Severino não ficou muito tempo no comando da Casa — um escândalo de corrupção o obrigou a renunciar oito meses após a posse. Mas, tendo sido eleito pela força coletiva dos deputados sem expressão política, trabalhou para eles. E sua primeira intuição foi atende-los diretamente, ignorando o Colégio de Líderes. Inepto, Severino descentralizou o poder na Câmara, sinalizando o caminho que outros dois presidentes seguiriam com bem mais eficiência. Um, o carioca Eduardo Cunha, do PMDB. Outro, o alagoano Arthur Lira, do PP.

Cunha e Lira uniram a eficiência da máquina de mapear votos sofisticada por Temer com a quebra da estrutura de comando partidário de Cavalcanti. A força de Eduardo Cunha estava em sua grande capacidade de estudo, trabalho e total falta de escrúpulos. Ele não sabia apenas o que o governo desejava votar ou não, como tinha perfeita noção de quanto poderia extorquir em emendas e cargos por cada ponto. Mas Cunha compreendia, também, como funcionava dentro da Câmara os diversos lobbies setoriais. Sabia que projetos interessavam a que grupos empresariais. Assim, tomava dinheiro também na ponta. Os ganhos eram compartilhados com o Baixo Clero, deputados que lembram dele como um presidente sempre atencioso. No auge do poder, Cunha usou do impeachment como arma de vingança pessoal, quando deputados do PT votaram por sua cassação no Conselho de Ética.

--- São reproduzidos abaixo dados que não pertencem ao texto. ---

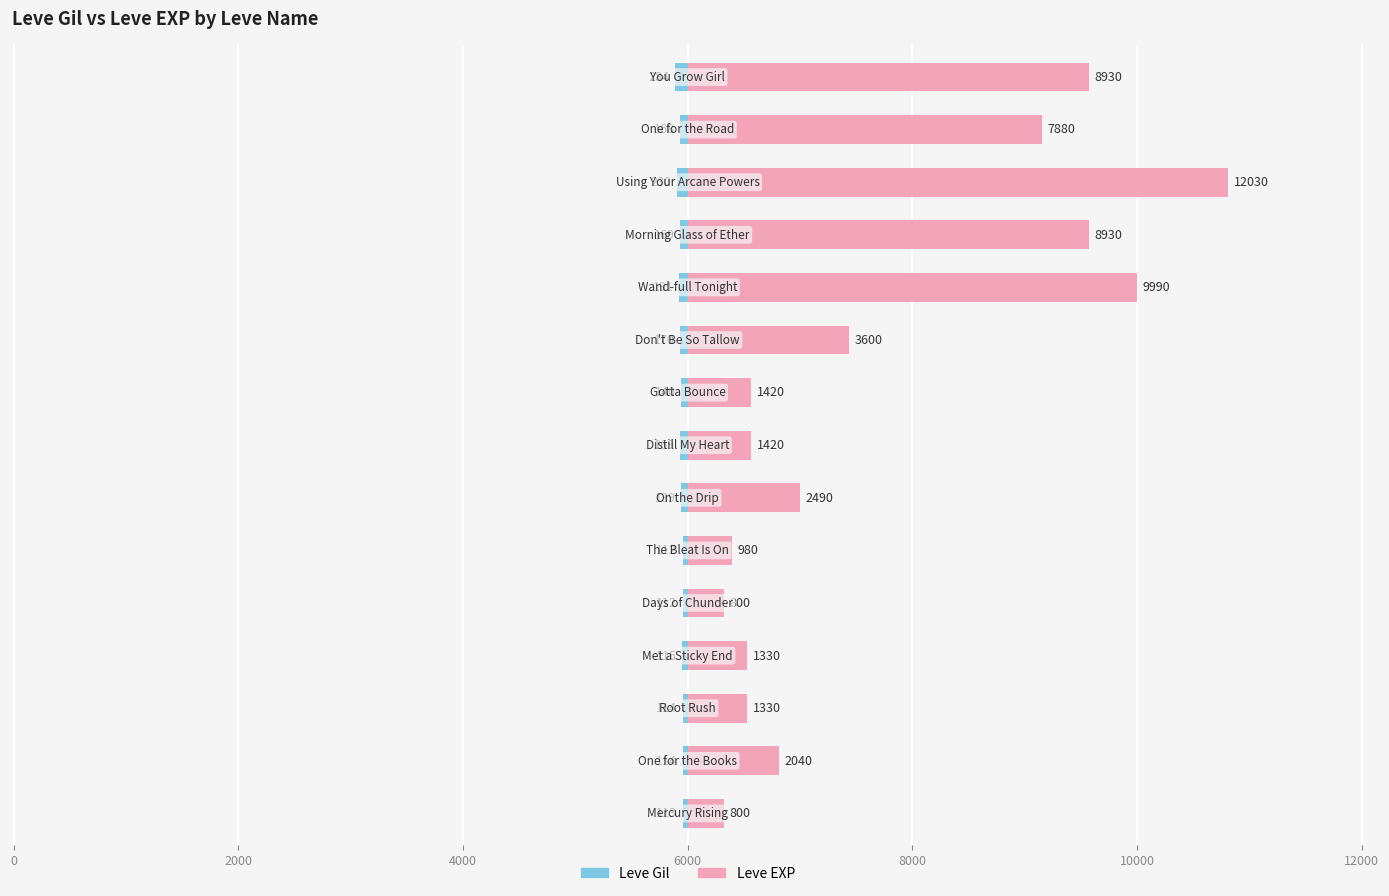

What are all the series names shown in the legend?

Leve Gil, Leve EXP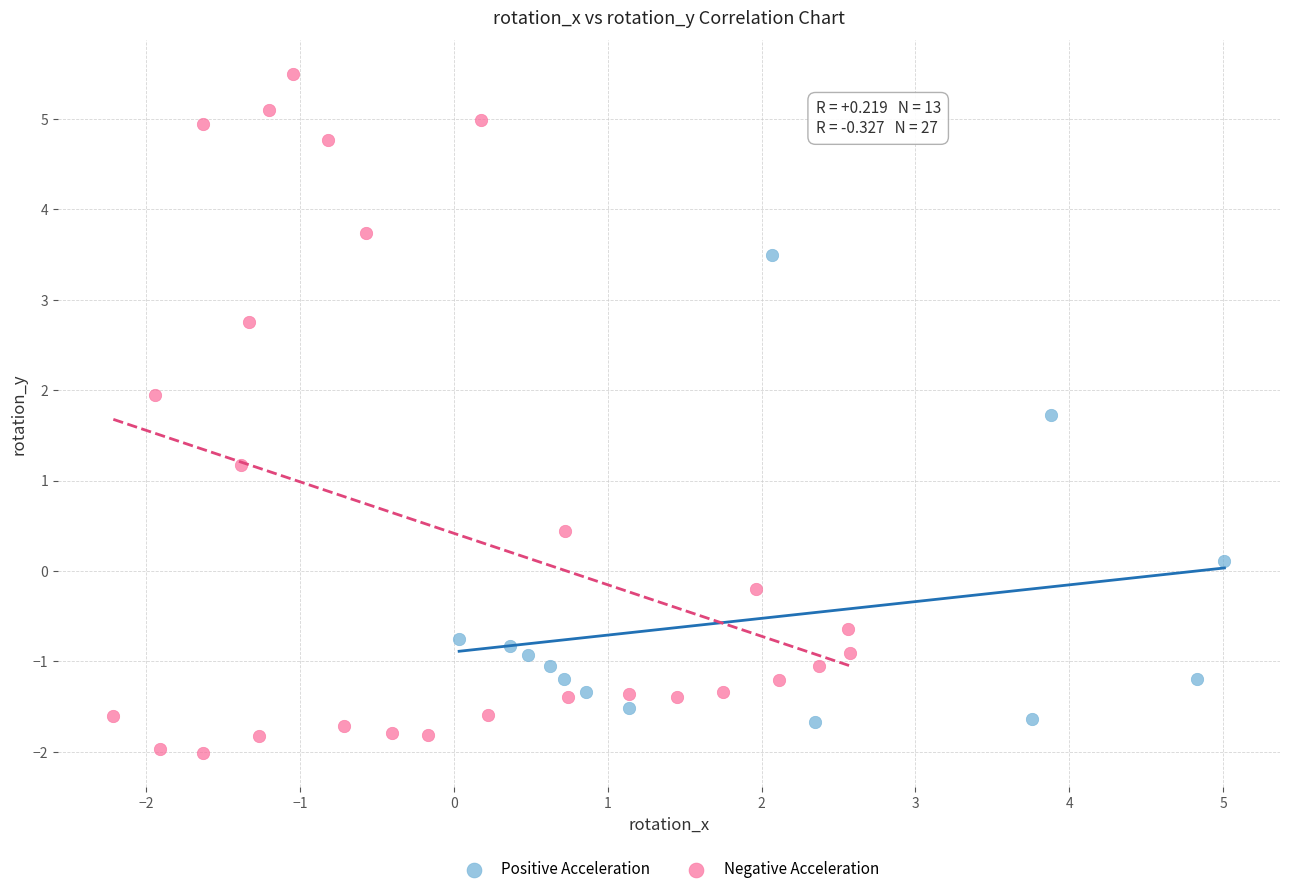

Which series contains the lowest Y value?

Negative Acceleration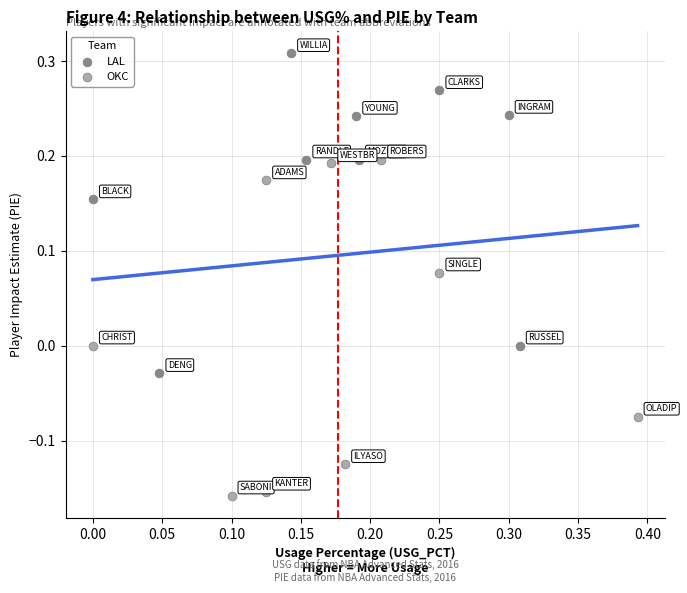

Which series reaches the minimum Y coordinate?

OKC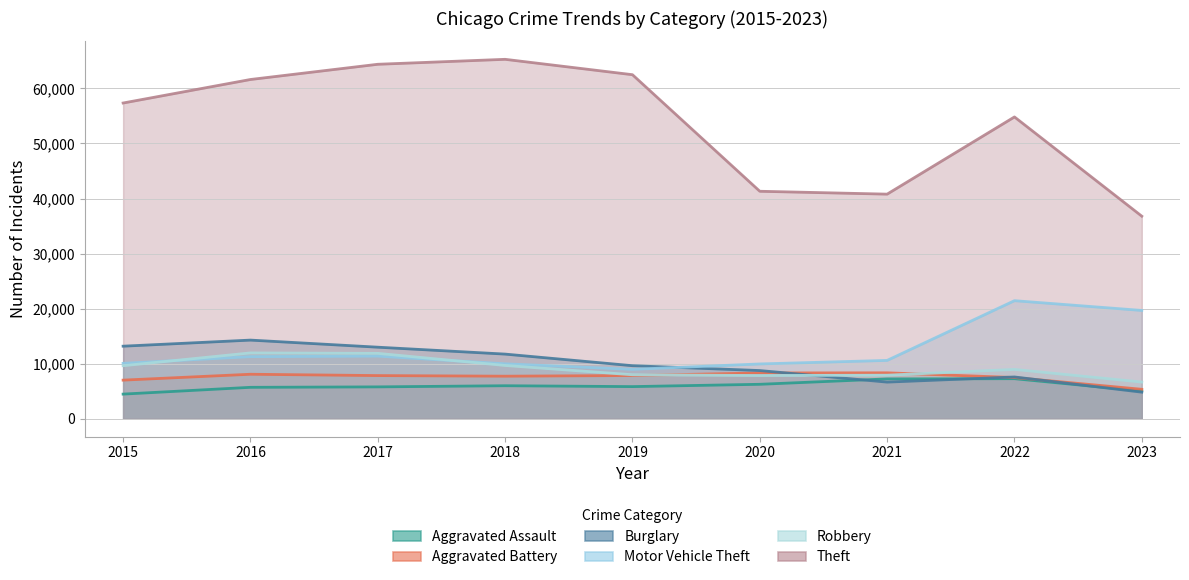

What is the difference between the Motor Vehicle Theft values at 2022 and 2017?

10069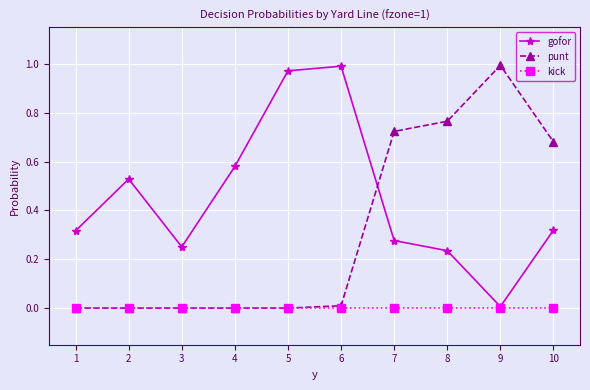

The value of kick at 3 is 0.0. True or false?

True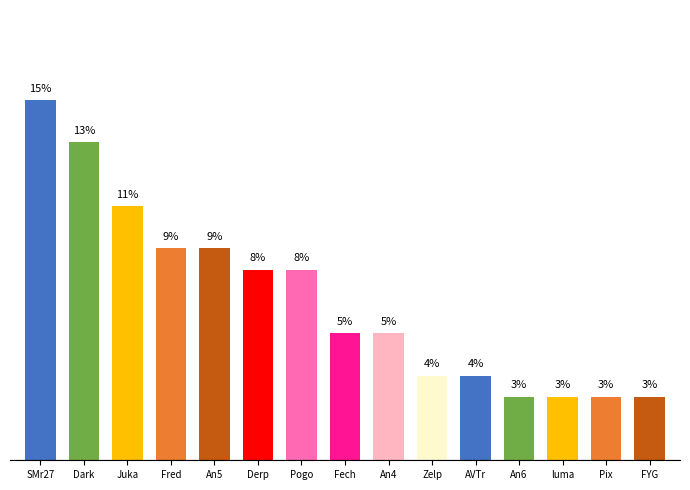

Between FYG and Dark, which is larger?

Dark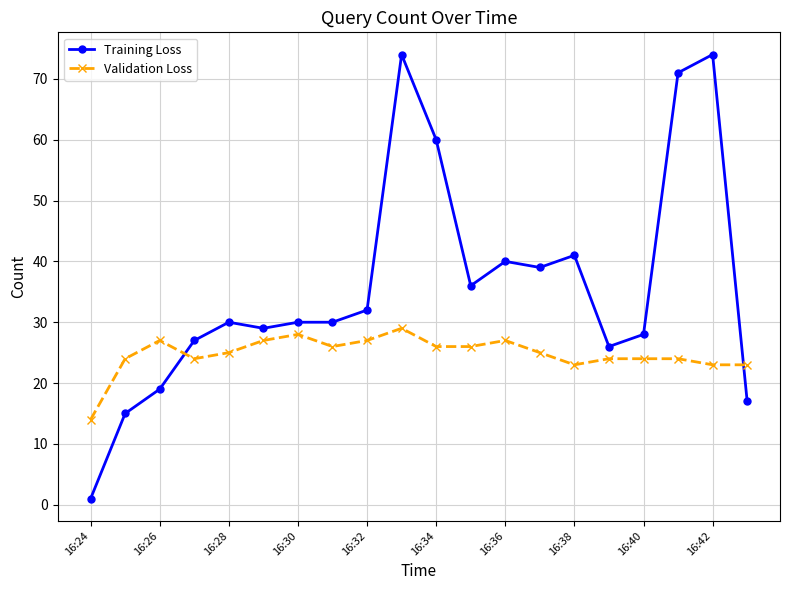

What is the difference between the maximum and minimum values in the Validation Loss series?

15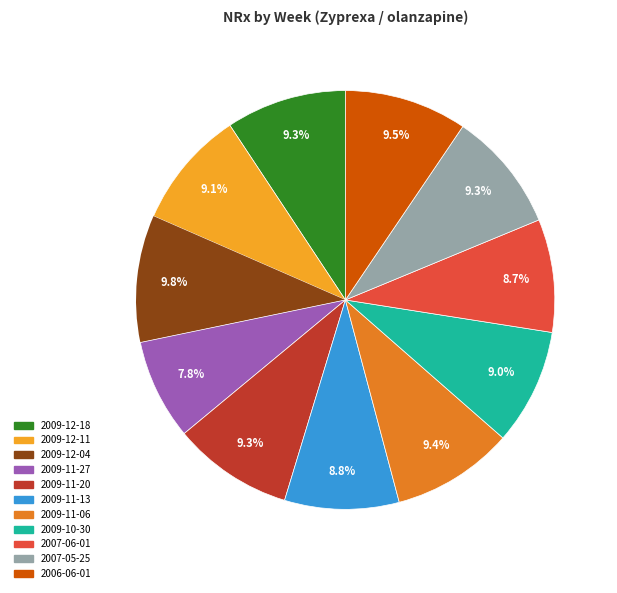

Which slice is the smallest?

2009-11-27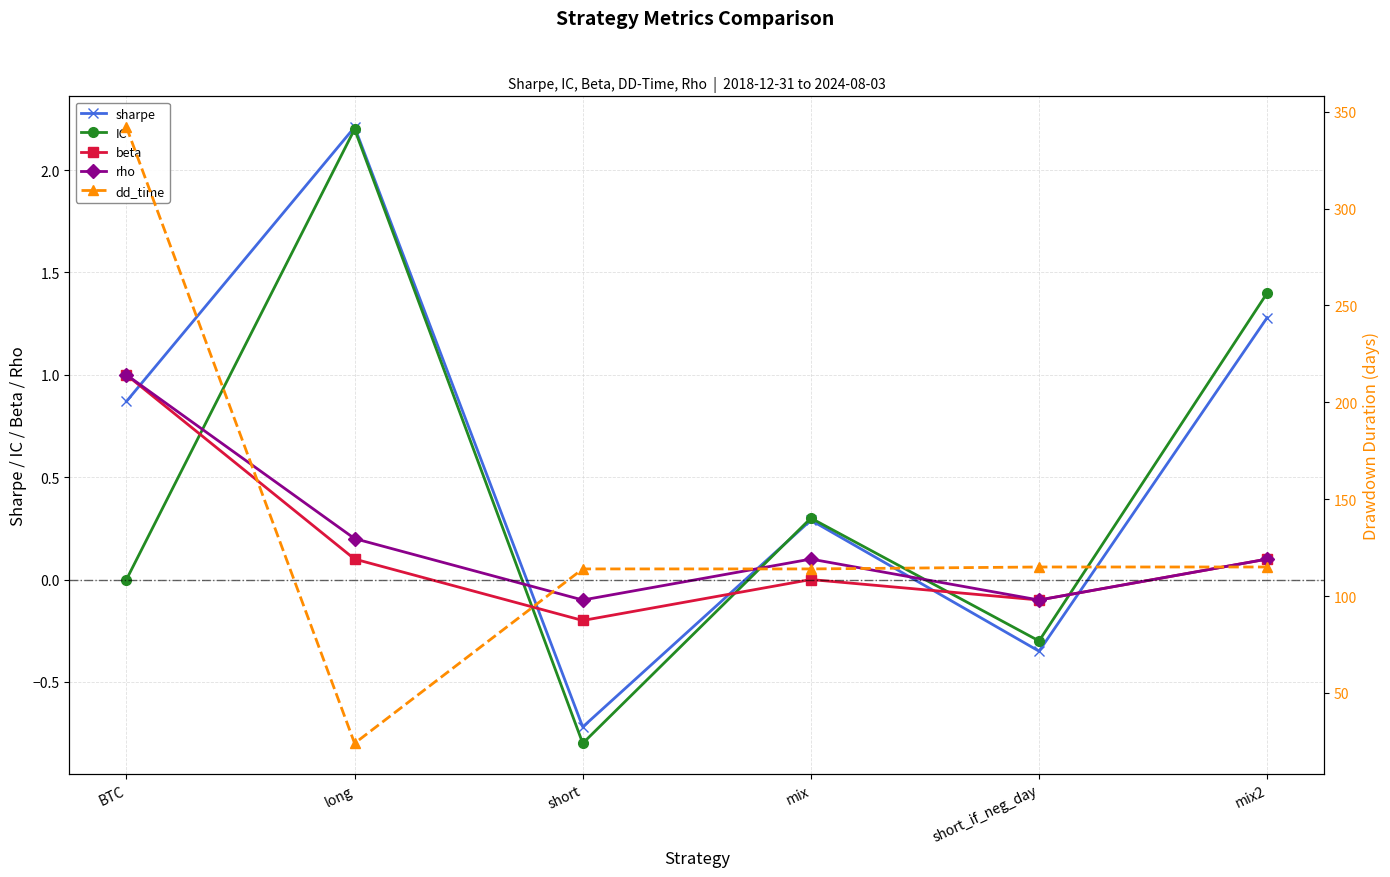

Does the chart have visible grid lines?

Yes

Lira não tem a sofisticação de Cunha no mapeamento dos lobbies mas também não precisa. A discrição que houve, ainda que tênue, foi abandonada na Câmara dos Deputados. O poder de impeachment foi utilizado como arma de extorsão contra um presidente que não tem qualquer pudor — um presidente que, ora, nasceu do Baixo Clero da Câmara. Um presidente da República que vem do Centrão. O poder de Lira já não é mais usado para tirar verbas, projetos ou cargos do Executivo. Não precisa mais, agora ele próprio controla a verba. Em essência, a estrutura da Câmara dos Deputados foi convertida em uma máquina de financiamento das campanhas de parlamentares do Baixo Clero. É a deterioração completa de um sistema que nunca foi perfeito.

É importante compreendermos como chegamos até aqui, porque o problema central da República está em quão disfuncional se tornou a relação entre Executivo e Legislativo. O equilíbrio nessa relação se rompeu, o Centrão é apenas o sintoma mais evidente.